Anyone can solve a problem. Anyone, from anywhere, can be a creator.
By breaking down barriers, open source makes the process constructive, progressive, and inclusive. As more and more people work on the learnings of others, the products become smarter and more productive. Open-source builds upon itself due to the crowd-sourced nature of open tech.
Open makes it competitive.
It has also helped technology become more competitive and forward-looking. Closed systems tend to decay with time, as history has proved time and again. Their caretakers become oblivious to their weaknesses as few can point out the failings. Soon, inertia sets in, and systems lose focus on innovation.
But when it’s open for others to comment, critique, and create, systems become robust and fail-proof. As even the biggest players in tech are realizing, open source has made proprietary tech more competitive than it otherwise would have been.
No need to start from scratch.
By making the process accessible, open source makes it easy for developers. You don’t have to start from zero. People do not have to build technologies just to get to the starting line of making something transformative. You do not have to sweat it out from the beginning.
You only must start from the successes of others. Your journey begins where others’ ends. That makes the process more efficient. There need not be a competition to create alternatives. Enterprise software can be built more easily than ever before by utilizing the starting point of others.
This also gives invaluable experience to those outside the conventional boundaries of technology.
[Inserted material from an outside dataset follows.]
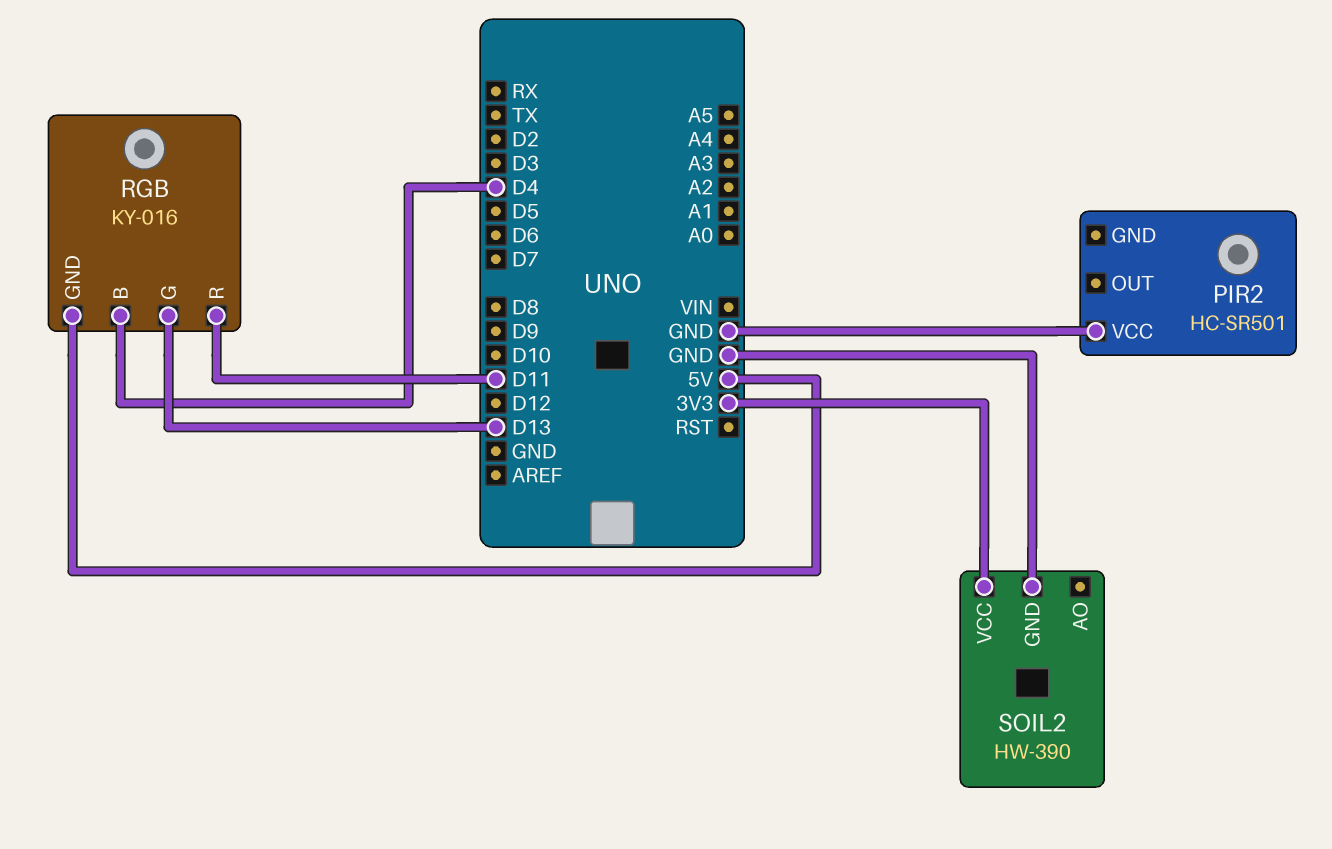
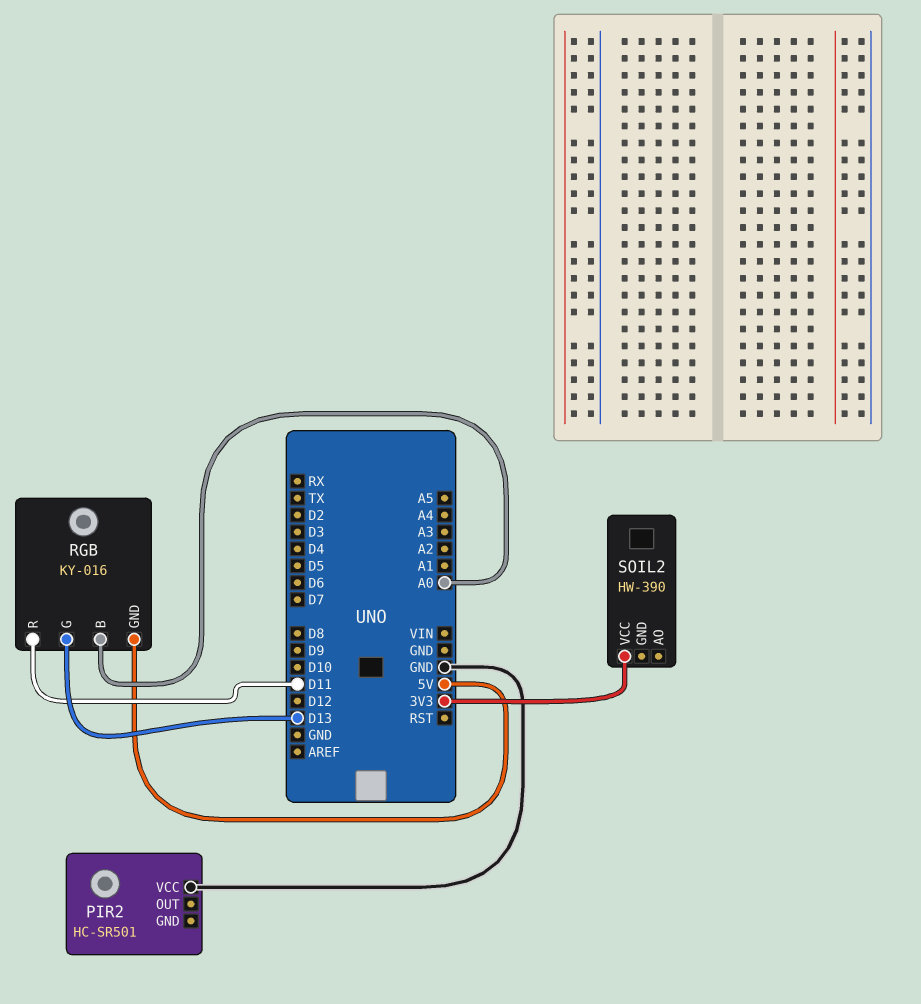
RGB pin B: D4 -> A0
SOIL2 pin GND: GND -> none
Academic, geographical, and professional entry barriers can’t stop you from learning and collaborating. With open technology, anybody can get hands-on experience.
Builds upon itself.
By nature, open-source invites others to contribute. That makes it possible for others to spot problems that the creators may have missed. Licensing agreements have made it such that leveraging open tech and modifying it means you share your work with the rest of the users of that software. This means that you share your work with the world, and then invite others to build on it.
In other words, innovation becomes an inclusive process. As more people learn the software they use, it makes it easier for anyone to notice vulnerabilities and fix anything if it breaks. Learning from existing software makes it easier to build future software.
Makes proprietary more competitive.
Exclusive systems tend to decay at a faster rate. When there is no competition, lethargy sets in. When there is no one from outside the system to point out the mistakes and execute solutions, platforms lose their agility. Unfortunately, this has been one of the biggest problems with the established firms that rely on proprietary technology.
Open source has introduced competition to an industry that has not needed to compete with itself since proprietary tech has planned obsolescence. The primary reason for that is that proprietary technology only needs to compete with its past features. An iteration only has to improve a legacy feature to make it a new version.
Proprietary technology focuses on periodic updates due to the fear of people cracking their software. The focus is on making it exclusive and limited. And that does not bode well for the product in the long-term. Open technologies are constructive and build on the last feature set to begin with. That too with several people sharing what they have learned.
The idea is not to keep it to themselves. The idea is to learn from and build on what others have created.
Any technology will benefit from open tech. Proprietary tech would not be as good without the competing open tech. Innovation does not come from exclusivity and barriers. It comes from inviting others to work with you. Open source is not mere crowd-sourcing. It is crowd-innovating. That’s what makes it a pillar of the tech industry.